Guest talk May 16, 2014:
"Science for policy: why point estimates for TAC advice are misleading and what to do about it"
by Dorothy J. Dankel, Ph.D.
post-doctoral researcher at the Institute of Marine Research, Bergen, Norway
researcher at the Centre for the Study of the Sciences and the Humanities, University of Bergen
The status quo for scientific fisheries advice are single numbers that represent a total allowable catch (TAC) for a certain stock in a certain area in a certain year. TACs are estimated from stock assessment models of varying complexity with variable data sources and of variable degrees and structures of uncertainty. When the TAC is formulated as a single number (sometimes with five significant digits), the propagation of uncertainties, and any instances of subjective expert opinions or decisions, is contained, at best, in the "Stock Annex" as supplemental information. The phenomenon of TAC advice as a single number often occurs when the clients expect more of science than science is able to deliver: assessment scientists in Europe have experienced being asked to find certainty that is not really there (Wilson, 2009; Kraak et al., 2010). Even when the uncertainties in science are presented in a stock annex, policy-makers have little choice but to take and use the uncertain numbers (Dankel et al. 2012). The task of delivering and communicating advice in the marine system is daunting and complex, but it is not unique: we have many colleagues all over the world who routinely give scientific advice to policy-makers on uncertain but urgent matters such as forest management, climate science, land use, etc. What lessons from our peers can we bring back to fisheries? In this talk, I introduce the term "post-normal science" as defined by Funtowicz and Ravetz (1993) as a remedial paradigm in which to place fisheries science for policy. The post-normal toolbox contains the concept of the "extended peer community" and the "numeral, unit, spread, assessment and pedigree" (NUSAP) framework for uncertainty communication. I finally outline a pilot project of applying the post-normal toolbox to the ICES Working Group North Atlantic Salmon as an example for other institutions delivering ecosystem-based science for advice.
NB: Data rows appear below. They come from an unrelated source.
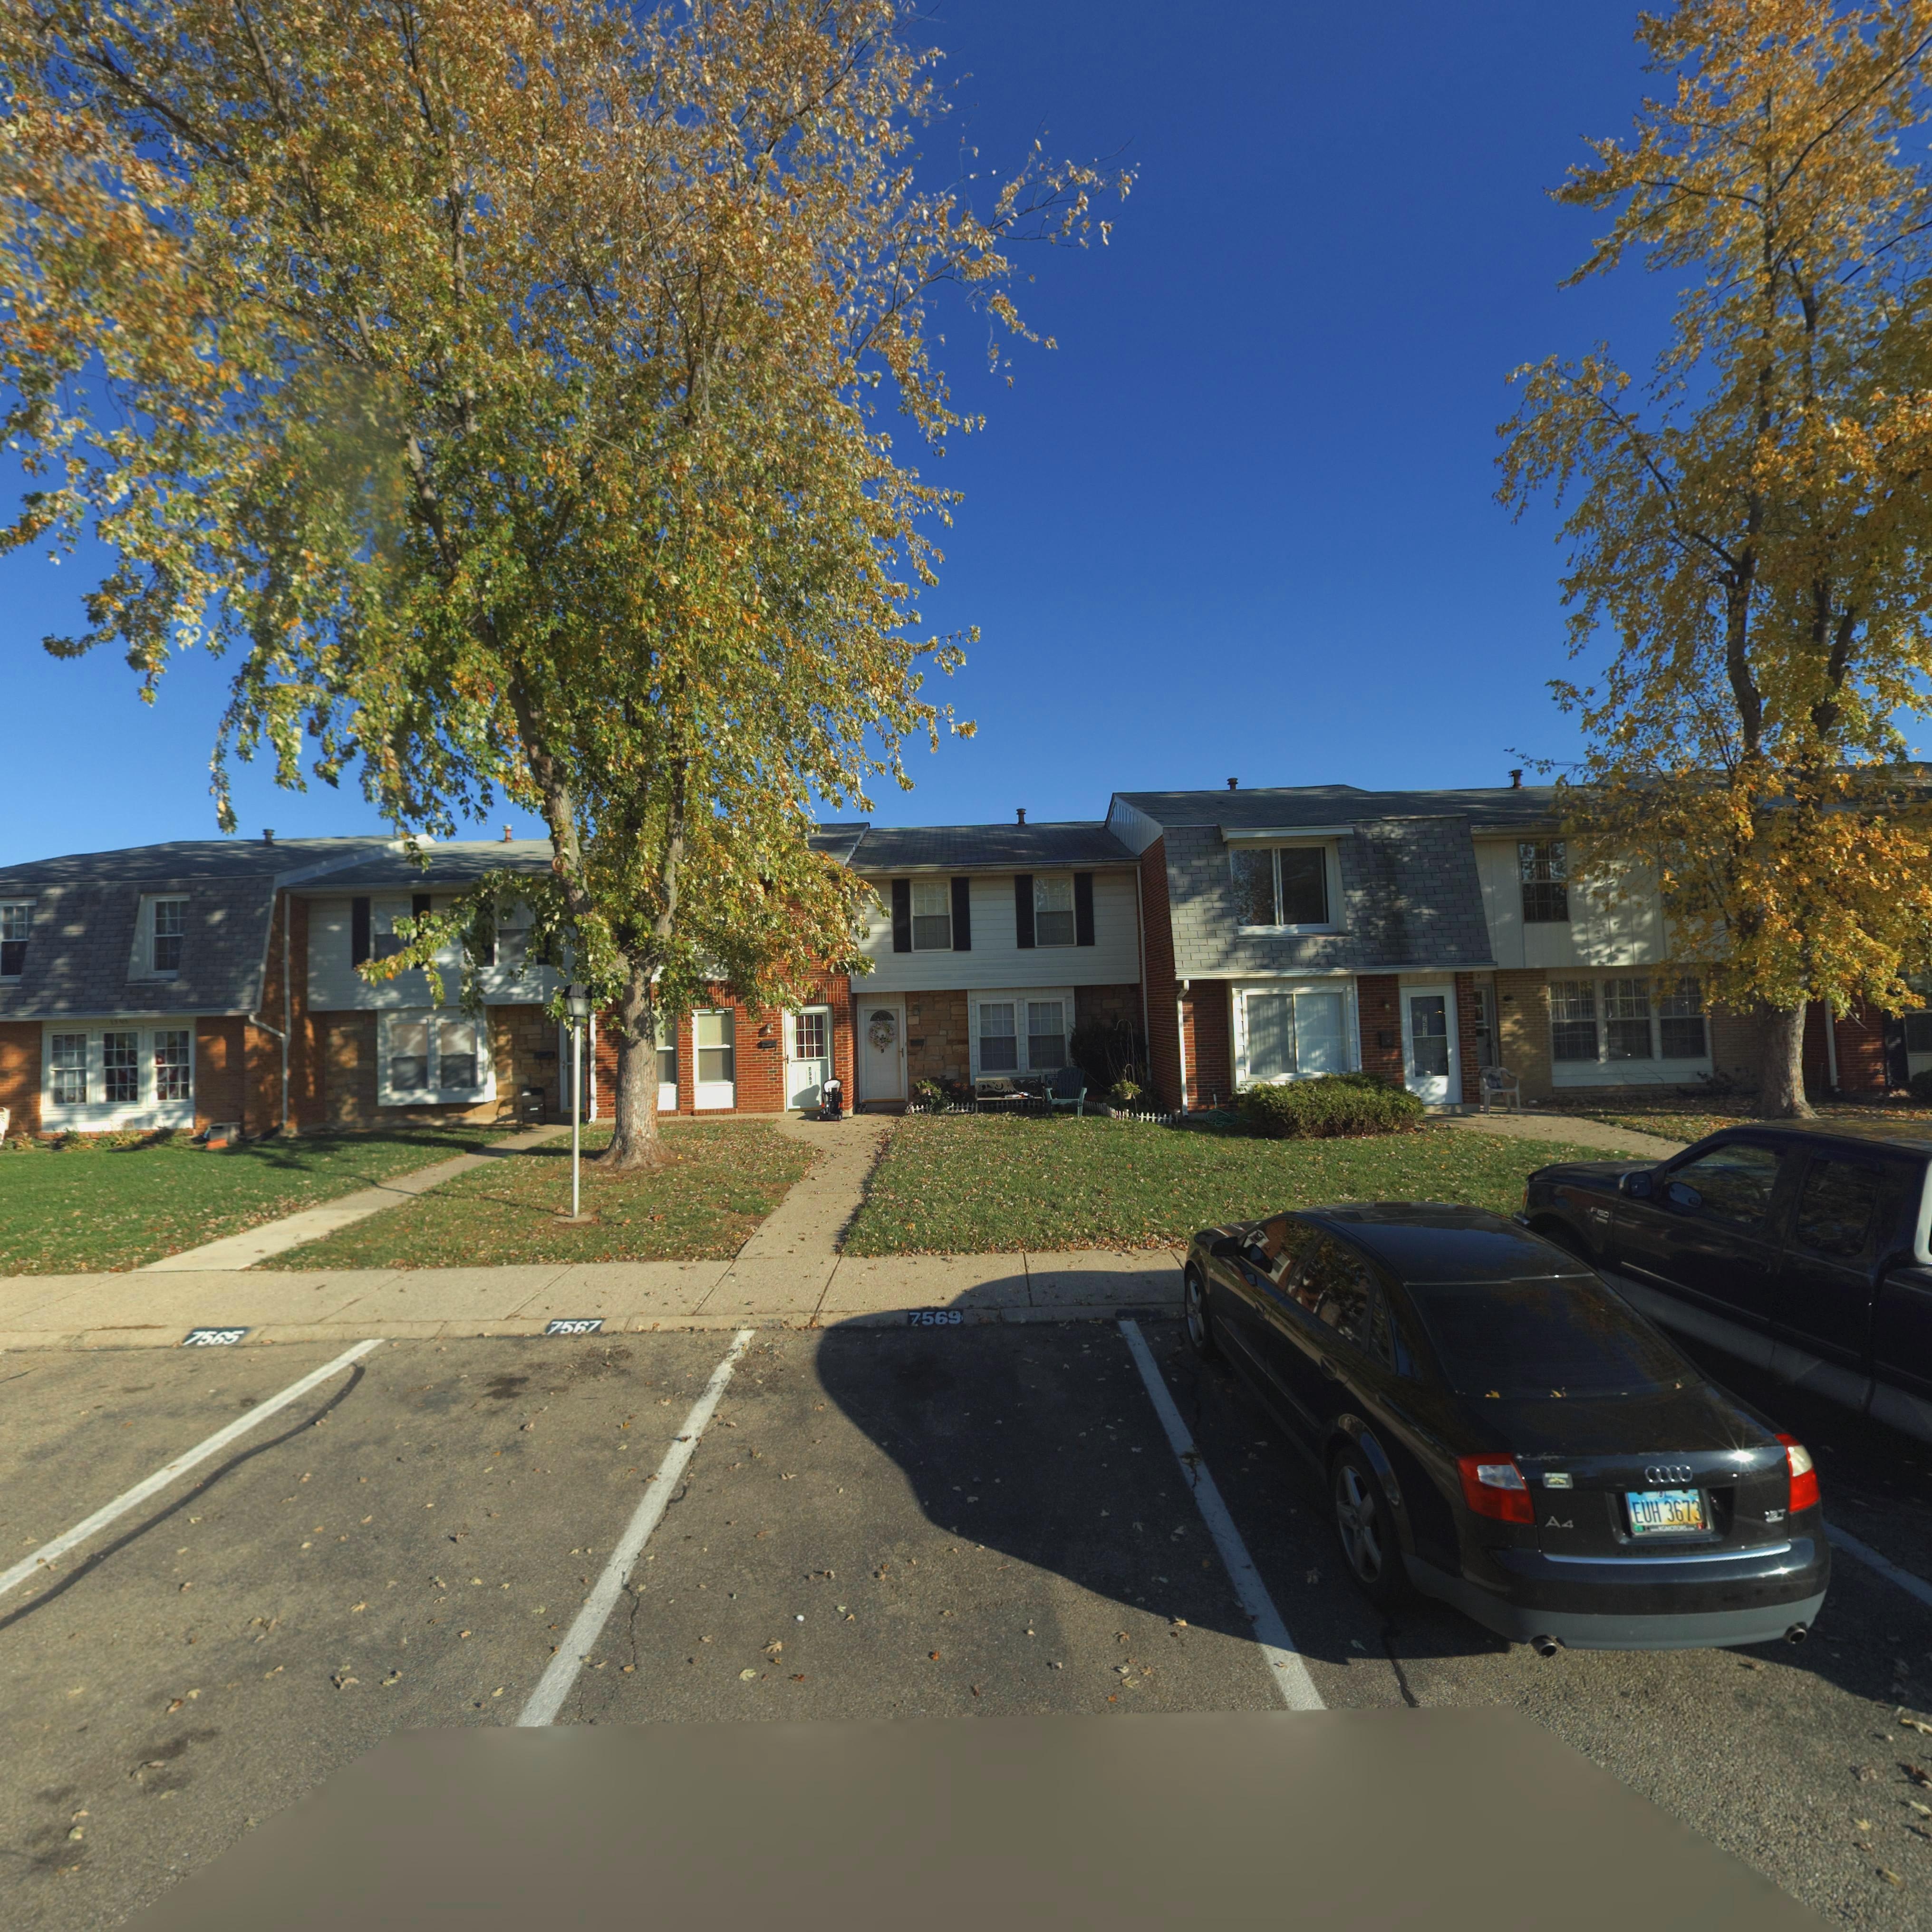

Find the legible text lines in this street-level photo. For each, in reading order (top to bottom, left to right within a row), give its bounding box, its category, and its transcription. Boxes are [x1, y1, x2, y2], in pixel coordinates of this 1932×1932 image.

[1476, 973, 1481, 979] StreetNumber: 3
[107, 1019, 119, 1026] StreetNumber: 75
[1422, 1014, 1427, 1037] StreetNumber: 7571
[808, 1066, 812, 1085] StreetNumber: 7567
[909, 1310, 962, 1326] StreetNumber: 7569
[545, 1319, 604, 1335] StreetNumber: 7567
[178, 1330, 246, 1347] StreetNumber: 7565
References and background reading:
Dankel, D.J. et al. 2012. Advice under uncertainty in the marine system. ICES Journal of Marine Science (2012), 69(1), 3–7. doi:10.1093/icesjms/fsr179.
Funtowicz, S. O., and Ravetz, J. R. 1993. Science for the post-normal age. Futures, 25: 735–755.
Kraak, S., Kelly, C., Codling, E., and Rogan, E. 2010. On scientists’ discomfort in fisheries advisory science: the example of simulation-based fisheries management strategy evaluations. Fish and Fisheries, 11: 119–132.
Wilson, D. C. 2009. The Paradoxes of Transparency: Science and the Ecosystem Approach to Fisheries Management in Europe. University of Amsterdam Press, Amsterdam. 303 pp.
Dorothy J. Dankel was raised in Indiana by newspaper reporters and graduated from Hillsdale College, a liberal arts school in Michigan. Since 2001, she has been living in Norway where she earned master's and doctorate degrees in fisheries management. Dorothy's research spans two areas: bio-socio-economic assessments of commercial fish stocks and the ethical, legal and social aspects of science and biotechnologies. Dorothy is married to Norway's expert on fat tissue and obesity who is currently a fellow at Joslin Diabetes Center in Boston. Together, they are preparing their two daughters, ages 3 and 1, for a changing world.